Shichio was about to tell him to shut the door when he saw it was already too late. Hashiba was crossing the courtyard, heading straight for him. Mio Yasumasa, that old fat oaf, trailed two or three paces behind. General Mio towered over Hashiba like a snowcapped mountain. Of course it was hard to find a grown man shorter than Hashiba, but Mio seemed to lord his size over him, stomping like an elephant and wearing his armor for almost every occasion. What possible need could he have to be armored tonight? Here, in the most secure building in the Kansai? Yet the huge sode at his shoulders made him seem all the broader, and the haidate bouncing on his huge and ponderous thighs made it sound as if an army were approaching.
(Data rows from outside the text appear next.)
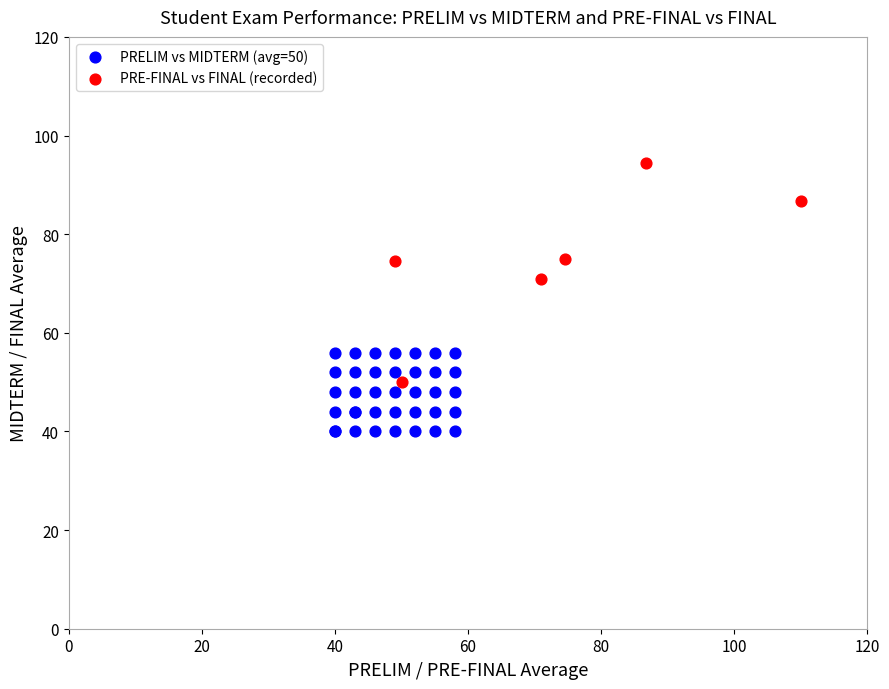

Which series reaches the minimum Y coordinate?

PRELIM vs MIDTERM (avg=50)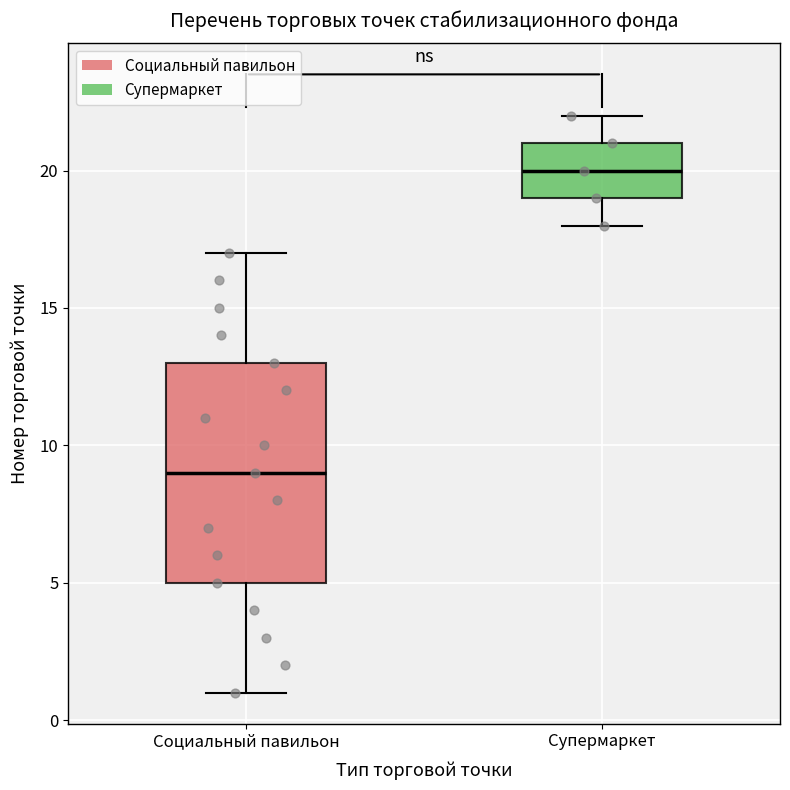

Where does the upper whisker of the box for Социальный павильон end on the y-axis? The values are not printed on the chart, so give them approximately, as read against the axis.

17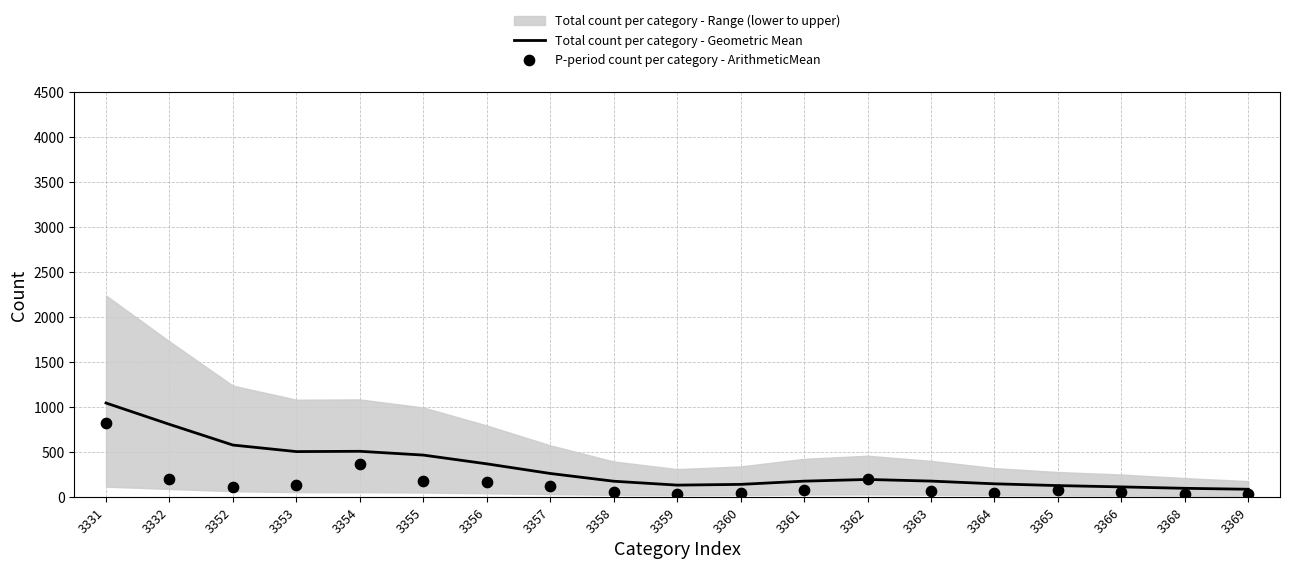

Which series has the largest Y range (max minus min)?

Total count per category - Geometric Mean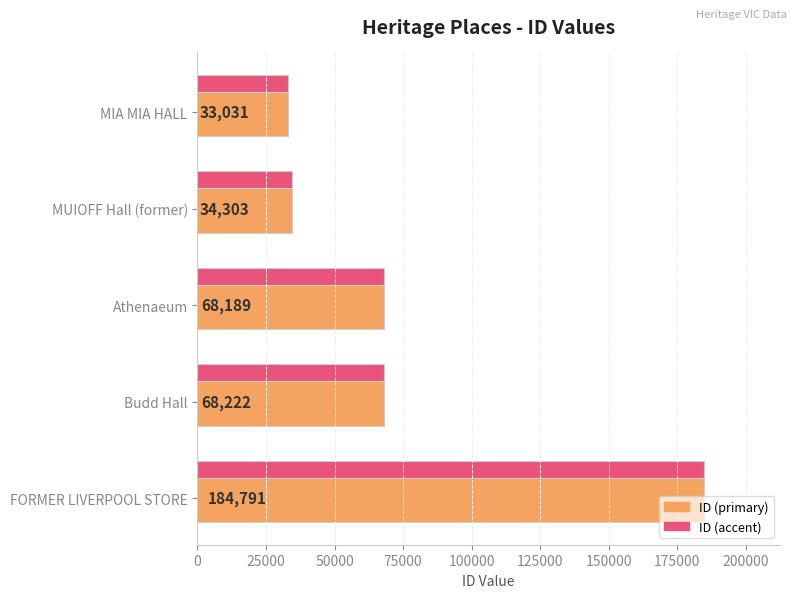

What is the smallest value displayed?

33031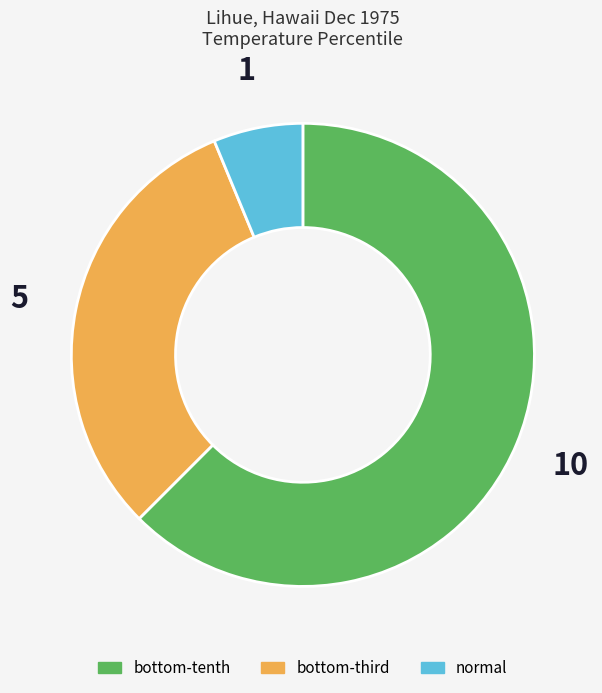

Is it true that normal is 6% of the pie?

True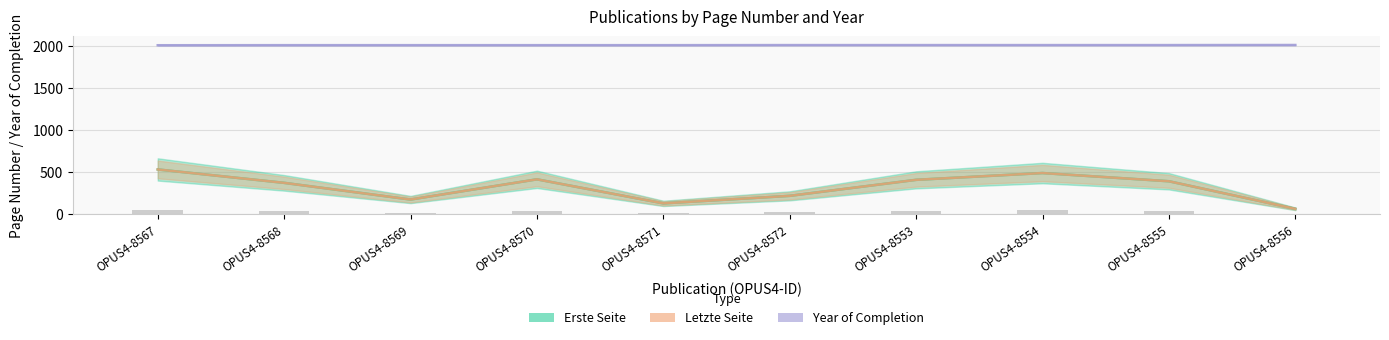

The Erste Seite series shows 173 at OPUS4-8569. True or false?

True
Hashiba smiled when he saw Shichio. The moonlight deepened the shadows in his face, sharpening his features and reminding Shichio why Hashiba’s enemies seldom called him by his rightful name, Imperial Regent and Chief Minister Toyotomi no Hideyoshi. More often they called him the Monkey King. His face was too long below the nose, his cheekbones too sharp, his teeth too pointed. To Shichio he looked not so much like a monkey as like one of those little wrinkle-faced dogs from Peiping that women ought to find ugly but find adorable instead. Too ugly to be ugly.
“General Shichio,” Hashiba said as he drew near, his voice jolly and booming—as much to be heard over Mio’s clattering as to indicate his mood, Shichio thought. “Who’s our guest?”
Shichio had no way of answering that question. He certainly couldn’t tell the truth; if this man was who he thought he was—if he’d gotten that scar across his forehead the way Shichio thought he had—then Shichio might as well cut his own throat as tell the truth about who the man was and how he’d come here. And lying was no good either. Every now and again Hashiba forgave someone who betrayed him, but the fact that he did so made his punishments all the more terrifying. One never knew which Toyotomi Hideyoshi was going to hand down judgment.
It was Jun who rescued him. “My lord regent, this man was overheard maligning your name.”
Hashiba laughed. “And for this you invite him into my house?”